■ **Given data**:
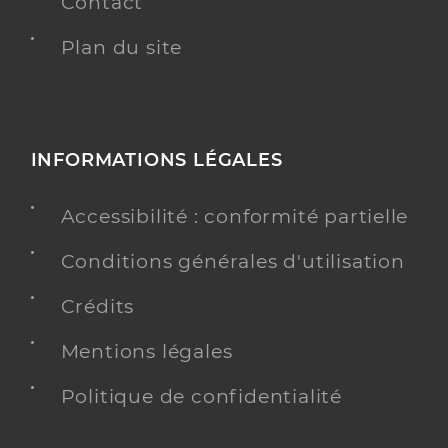
Contact
Plan du site
INFORMATIONS LÉGALES
Accessibilité : conformité partielle
Conditions générales d'utilisation
Crédits
Mentions légales
Politique de confidentialité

■ **Required work**:
Please rewrite the text of the items above with "Crédits" changed to "Remerciements" and everything else left as it is. Leave out the pictures.

■ **Solution to this problem**:
Contact
Plan du site
INFORMATIONS LÉGALES
Accessibilité : conformité partielle
Conditions générales d'utilisation
Remerciements
Mentions légales
Politique de confidentialité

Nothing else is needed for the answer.